| Exercise aim |
Beginning with the line that has "right wrist: (208, 129)", please write out each remaining line of the listing below, word for word.

########

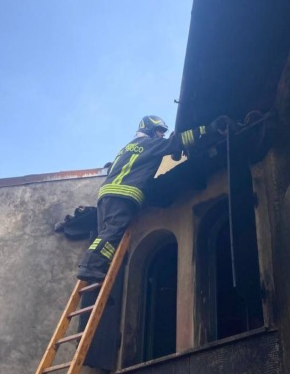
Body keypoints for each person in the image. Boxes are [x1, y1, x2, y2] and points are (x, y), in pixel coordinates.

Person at [77, 115, 209, 283]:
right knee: (112, 232)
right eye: (159, 131)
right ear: (150, 130)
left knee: (109, 238)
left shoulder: (127, 148)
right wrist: (208, 129)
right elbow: (177, 141)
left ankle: (99, 274)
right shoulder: (149, 144)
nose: (161, 135)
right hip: (123, 195)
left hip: (105, 197)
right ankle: (89, 266)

########

| Result for this task |
right wrist: (208, 129)
right elbow: (177, 141)
left ankle: (99, 274)
right shoulder: (149, 144)
nose: (161, 135)
right hip: (123, 195)
left hip: (105, 197)
right ankle: (89, 266)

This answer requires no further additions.